Which is exactly what I said you had written with respect to cash.

I said that you believe that a warchest is of no value which you reiterate above by claiming it isn't a reflection on reality and simply a term of convenience. Something that doesn't really exist in reality has what value? None.

The stated purpose for a huge wad of cash is for "big, bold risks". This isn't JUST acquisitions.

$46B is 2-3 years of VZ CAPEX.

If APPL wanted a fab, that's $4B CAPEX just to get started without all the R&D for process improvements down the line. An automated factory like NeXT had would cost billions given AAPL's volumes.

If they wanted something truly big and bold, $46B isn't all that much money if you didn't also want to bet the farm on it.
post #50 of 53
I say what I mean.
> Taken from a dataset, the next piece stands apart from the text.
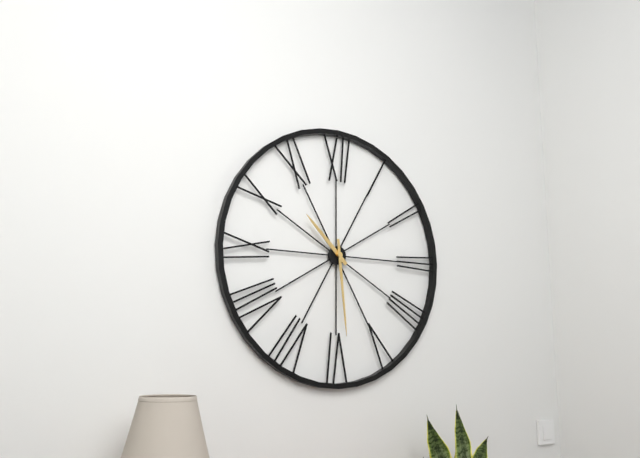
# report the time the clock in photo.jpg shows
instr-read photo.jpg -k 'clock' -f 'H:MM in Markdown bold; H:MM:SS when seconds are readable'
**10:29**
No need for your inferences, which are only for your satisfaction and avoidance of the issues which I have raised. Again, stick to what I say, and we'll both be better off. Other than that, you've essentially avoided all of my basic points for the purpose of repeating yours.

Your suggested mega-acquisitions are a perfect example of why the level of cash Apple is accumulating is potentially dangerous. We'd better hope they are never tempted to buy a boat anchor like TWC. If you're a stockholder you should dread the possibility that they make such a "big and bold" move. The history of huge mergers is not a pretty one.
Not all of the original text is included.